By most consumer standards, America has made marked improvements in the past half-century. For starters, with a slew of technological innovations from the Post-It Note to the boom of information technology, America is materially far better off than it was in the age of The Beatles and the Trans Am. And despite the ongoing effects of the so-called Great Recession, American real GDP today stands much higher than it did then. Yet somehow in 2013, about 15 million American workers—those earning the $7.25 minimum wage—receive a lower real wage than they did in 1968. Some, accounting for growth in labor productivity, consider the real wage decrease much greater. Naturally, then, President Obama’s endorsement of the $10.10 minimum wage is a positive move toward income equality.
President Obama isn’t the only one calling for minimum wage increases either. In fact, in a July poll by Hart Research Associates, 80 percent of respondents—including 62 percent of Republicans and 79 percent of those earning over $100,000 per year—supported increasing the minimum wage to $10.10 per hour. Not only did the respondents support an increase in the minimum wage, but nearly three in four also considered raising the minimum wage an “important priority” for Congress to address in the coming year. So as the Senate begins to push for minimum wage reform, the American public supports a sustainable—not “starvation”—wage for its minimum wage workers.
This push for a fair minimum wage comes as low-income jobs constitute the majority of new jobs in the US economy.

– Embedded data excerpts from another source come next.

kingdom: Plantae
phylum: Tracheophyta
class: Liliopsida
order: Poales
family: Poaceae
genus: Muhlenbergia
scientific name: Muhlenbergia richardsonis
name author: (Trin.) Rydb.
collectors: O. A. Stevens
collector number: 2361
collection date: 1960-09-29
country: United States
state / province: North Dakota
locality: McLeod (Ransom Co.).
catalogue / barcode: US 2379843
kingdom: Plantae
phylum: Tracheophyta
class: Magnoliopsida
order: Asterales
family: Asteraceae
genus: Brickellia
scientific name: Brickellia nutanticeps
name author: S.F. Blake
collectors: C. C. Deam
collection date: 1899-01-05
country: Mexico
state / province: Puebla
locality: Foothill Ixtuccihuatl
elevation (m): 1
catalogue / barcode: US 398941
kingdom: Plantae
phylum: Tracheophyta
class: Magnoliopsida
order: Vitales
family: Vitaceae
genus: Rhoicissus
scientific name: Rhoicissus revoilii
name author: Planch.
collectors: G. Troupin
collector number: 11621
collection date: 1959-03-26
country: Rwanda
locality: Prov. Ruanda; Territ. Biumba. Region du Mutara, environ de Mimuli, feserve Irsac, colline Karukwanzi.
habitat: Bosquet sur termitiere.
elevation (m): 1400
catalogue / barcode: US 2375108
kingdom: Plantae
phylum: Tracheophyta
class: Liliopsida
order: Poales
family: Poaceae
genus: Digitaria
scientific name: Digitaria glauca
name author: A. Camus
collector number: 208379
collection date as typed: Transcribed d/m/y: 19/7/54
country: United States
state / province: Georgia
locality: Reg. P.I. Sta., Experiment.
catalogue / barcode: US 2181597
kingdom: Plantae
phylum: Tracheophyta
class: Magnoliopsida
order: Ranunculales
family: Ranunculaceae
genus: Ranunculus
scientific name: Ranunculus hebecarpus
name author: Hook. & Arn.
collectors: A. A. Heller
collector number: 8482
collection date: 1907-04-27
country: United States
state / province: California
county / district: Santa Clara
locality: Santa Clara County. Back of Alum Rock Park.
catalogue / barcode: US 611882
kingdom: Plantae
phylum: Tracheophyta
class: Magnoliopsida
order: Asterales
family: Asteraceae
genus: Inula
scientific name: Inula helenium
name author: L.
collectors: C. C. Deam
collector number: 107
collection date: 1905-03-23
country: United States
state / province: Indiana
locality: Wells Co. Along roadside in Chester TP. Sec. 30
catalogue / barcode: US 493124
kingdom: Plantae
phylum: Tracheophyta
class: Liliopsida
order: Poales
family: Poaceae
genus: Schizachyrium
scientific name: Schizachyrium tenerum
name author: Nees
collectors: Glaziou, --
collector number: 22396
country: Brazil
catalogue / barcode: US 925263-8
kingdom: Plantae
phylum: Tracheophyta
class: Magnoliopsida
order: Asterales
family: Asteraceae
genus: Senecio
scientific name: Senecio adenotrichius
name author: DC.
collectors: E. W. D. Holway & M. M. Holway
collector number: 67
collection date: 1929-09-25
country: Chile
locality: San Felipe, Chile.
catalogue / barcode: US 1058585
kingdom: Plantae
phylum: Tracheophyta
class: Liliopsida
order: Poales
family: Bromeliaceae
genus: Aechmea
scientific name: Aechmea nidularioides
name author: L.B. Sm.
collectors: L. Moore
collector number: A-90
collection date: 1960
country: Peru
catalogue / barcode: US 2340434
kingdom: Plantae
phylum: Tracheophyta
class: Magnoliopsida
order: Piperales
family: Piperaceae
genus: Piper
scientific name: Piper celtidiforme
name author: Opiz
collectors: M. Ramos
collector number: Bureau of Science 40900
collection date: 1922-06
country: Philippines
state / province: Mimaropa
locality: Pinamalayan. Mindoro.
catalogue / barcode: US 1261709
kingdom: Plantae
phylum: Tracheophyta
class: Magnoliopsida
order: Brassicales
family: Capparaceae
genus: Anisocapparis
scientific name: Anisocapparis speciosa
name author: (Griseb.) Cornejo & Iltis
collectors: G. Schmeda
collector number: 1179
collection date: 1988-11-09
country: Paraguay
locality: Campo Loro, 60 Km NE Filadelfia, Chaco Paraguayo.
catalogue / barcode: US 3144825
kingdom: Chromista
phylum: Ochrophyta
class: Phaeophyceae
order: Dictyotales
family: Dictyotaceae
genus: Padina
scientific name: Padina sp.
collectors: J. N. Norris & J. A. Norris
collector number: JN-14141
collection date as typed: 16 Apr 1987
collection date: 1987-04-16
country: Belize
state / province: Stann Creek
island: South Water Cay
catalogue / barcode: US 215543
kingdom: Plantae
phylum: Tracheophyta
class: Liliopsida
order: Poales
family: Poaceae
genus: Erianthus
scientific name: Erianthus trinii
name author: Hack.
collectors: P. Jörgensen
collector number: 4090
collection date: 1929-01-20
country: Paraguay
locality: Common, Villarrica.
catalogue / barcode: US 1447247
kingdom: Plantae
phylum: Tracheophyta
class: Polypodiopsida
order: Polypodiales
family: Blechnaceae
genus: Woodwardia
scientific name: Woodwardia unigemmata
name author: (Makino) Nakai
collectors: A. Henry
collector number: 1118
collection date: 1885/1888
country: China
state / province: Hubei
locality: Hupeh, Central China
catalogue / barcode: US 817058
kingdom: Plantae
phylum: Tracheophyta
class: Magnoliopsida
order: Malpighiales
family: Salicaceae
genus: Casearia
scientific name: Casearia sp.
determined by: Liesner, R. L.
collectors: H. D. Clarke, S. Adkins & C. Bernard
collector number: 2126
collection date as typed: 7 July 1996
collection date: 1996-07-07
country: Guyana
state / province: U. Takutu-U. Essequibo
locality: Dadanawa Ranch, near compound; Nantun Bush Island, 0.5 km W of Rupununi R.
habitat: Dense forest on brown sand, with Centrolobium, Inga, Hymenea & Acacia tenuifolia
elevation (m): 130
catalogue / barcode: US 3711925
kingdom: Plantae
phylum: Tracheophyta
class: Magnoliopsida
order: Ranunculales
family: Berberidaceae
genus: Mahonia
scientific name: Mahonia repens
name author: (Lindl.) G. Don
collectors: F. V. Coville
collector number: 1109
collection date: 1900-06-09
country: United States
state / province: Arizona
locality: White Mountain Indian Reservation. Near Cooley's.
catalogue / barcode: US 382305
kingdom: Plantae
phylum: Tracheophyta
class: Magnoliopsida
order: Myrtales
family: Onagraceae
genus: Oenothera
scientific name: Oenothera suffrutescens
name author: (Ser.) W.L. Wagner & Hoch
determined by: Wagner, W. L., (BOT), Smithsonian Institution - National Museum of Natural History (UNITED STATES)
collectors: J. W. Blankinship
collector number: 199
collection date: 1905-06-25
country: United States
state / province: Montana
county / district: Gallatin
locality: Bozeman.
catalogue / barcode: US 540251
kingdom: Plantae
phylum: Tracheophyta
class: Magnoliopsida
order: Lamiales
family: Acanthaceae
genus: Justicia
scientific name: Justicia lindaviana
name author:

With data showing that an increasing number of minimum wage workers rely on these jobs as a main source of income, are in their 30s and 40s, and have received secondary or post-secondary education, the belief that minimum wage workers are predominantly teenagers—not main breadwinners—is crumbling. An increase in the minimum wage would not merely fuel the hobbies—or vices—of some suburban teens but instead provide much-needed income security to a growing number of single-earner households whose low wages place them under the federal poverty line.
But what of those who argue that a minimum wage increase would actually hurt minimum wage workers? Although the distortive effects of an increase remain uncertain, many experts have come out in support of a higher minimum wage. In a recent poll of economists by the University of Chicago, a plurality of economists agreed that the increased benefits to minimum wage earners would outweigh the “distortionary costs” of increasing the minimum wage to $9. This consensus is corroborated by recent economic studies, from a 2011 paper connecting increases in the minimum wage with increased domestic consumer spending to research finding no relationship between small minimum wage increases and unemployment. Whatever the “distortionary costs” of an increase in the minimum wage, there is a wealth of evidence attesting to the poverty-reducing effects of increasing the minimum wage.
As President Obama and Congress work to increase the federal minimum wage, 21 states have already taken action to bring the minimum wage above its federal minimum. From New Jersey’s referendum in favor of an $8.25 minimum indexed to inflation to California’s planned increase, state legislatures and voters are working ahead of Congress to provide sustainable incomes to all workers. While the states have led the charge toward a higher minimum wage, we stand by President Obama in hoping that Congress will soon provide a fair wage for every American.